## [SELECTED EXTRACT]
━━━
An open laptop with charts on the screen.

3.1: Basic Concepts

Learning Objectives

Upon completion of this section, you should be able to

  • Identify the population of a study
  • Determine whether a value calculated from a group is a statistic or a parameter
  • Determine whether a measurement is categorical (qualitative) or quantitative data

Populations and Samples

Video Introduction to Population and Sample (4 mins 47 secs – CC)

Statistics deals with the collection, analysis, interpretation, and presentation of data. We are usually interested in understanding a measurement or observation for a specific group of people. This group (whether it is people, animals, plants, etc…) is known as the population of interest , or simply the population. The population is the collection of all people who have some characteristic in common; it can be as broad as “all people” if we have a very general research question about human psychology, or it can be extremely narrow, such as “all nursing major students at Pima Community College” if we have a more specific group in mind. The challenge with studying the group as a whole is that it may not be possible to examine each member from the population and collect data from them due to costs and time requirements to do so in many cases. When we have this situation where the cost is too high to examine everyone in the population we use a process where we collect a smaller part of the population, called a sample. The sample is done instead as it reduces the cost of gathering the information of interest. From that sample we then make inferences about the population. If we are able to collect information from the entire population we call that a census.
━━━
## [PROBLEMS AND TASKS]
**A)** According to the section on populations and samples, what is it called when information is collected from the entire population?
**B)** Carry on the section on populations and samples from its final sentence, continuing in the same style.

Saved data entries
━━━
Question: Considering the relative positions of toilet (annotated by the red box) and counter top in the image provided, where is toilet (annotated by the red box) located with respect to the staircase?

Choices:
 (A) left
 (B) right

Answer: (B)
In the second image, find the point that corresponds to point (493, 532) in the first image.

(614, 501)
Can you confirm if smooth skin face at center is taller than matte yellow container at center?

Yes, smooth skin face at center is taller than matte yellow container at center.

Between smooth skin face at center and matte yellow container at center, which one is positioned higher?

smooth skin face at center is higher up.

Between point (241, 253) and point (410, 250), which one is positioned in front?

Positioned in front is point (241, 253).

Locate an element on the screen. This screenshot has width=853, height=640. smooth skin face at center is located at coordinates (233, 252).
━━━
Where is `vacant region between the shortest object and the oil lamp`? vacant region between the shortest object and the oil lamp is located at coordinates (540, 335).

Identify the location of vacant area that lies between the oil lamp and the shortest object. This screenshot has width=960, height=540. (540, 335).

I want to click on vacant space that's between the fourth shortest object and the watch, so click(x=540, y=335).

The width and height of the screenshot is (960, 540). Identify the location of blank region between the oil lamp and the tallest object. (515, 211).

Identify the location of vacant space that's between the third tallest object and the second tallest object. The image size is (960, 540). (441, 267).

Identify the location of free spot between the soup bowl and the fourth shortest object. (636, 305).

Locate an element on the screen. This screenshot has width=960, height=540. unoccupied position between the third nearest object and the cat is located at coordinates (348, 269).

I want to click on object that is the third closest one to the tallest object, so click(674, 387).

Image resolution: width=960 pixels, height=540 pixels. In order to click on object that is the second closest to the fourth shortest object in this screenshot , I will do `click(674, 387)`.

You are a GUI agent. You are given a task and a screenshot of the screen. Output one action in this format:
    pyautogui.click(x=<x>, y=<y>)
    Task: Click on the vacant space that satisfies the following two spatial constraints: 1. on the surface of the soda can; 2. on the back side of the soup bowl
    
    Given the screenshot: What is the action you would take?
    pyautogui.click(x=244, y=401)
━━━
## [TASK-BY-TASK OUTPUTS]
**A)** A census.

**B)**
Population, Sample, Census

The population is the group the collected data is intended to describe.A sample is a smaller subset of the entire population, ideally one that is fairly representative of the whole population.

A census is a survey of the entire population (including relevant details of interest).

Example 1

The Pew Research Center asked 1000 women in the U.S. what their highest attained education level was.

What is the Population? What is the Sample?

Solution

Population: The collection of the highest education levels of all women in the U.S.

Sample: The collection of the highest education level of 1000 women in the U.S.

Before we begin gathering and analyzing data we need to characterize the population we are studying. If we want to study the amount of money spent on textbooks by a typical first-year college student, our population might be all first-year students at your college.  Or it might be:

  • All first-year community college students in the state of Washington.
  • All first-year students at public colleges and universities in the state of Washington.
  • All first-year students at all colleges and universities in the state of Washington.
  • All first-year students at all colleges and universities in the entire United States.
  • And so on.

Sometimes the population is called the intended population or target population, since if we design our study badly, the collected data might not actually be representative of that intended (target) population.

Intended or Target Population

The intended population or target population is the theoretical population of interest.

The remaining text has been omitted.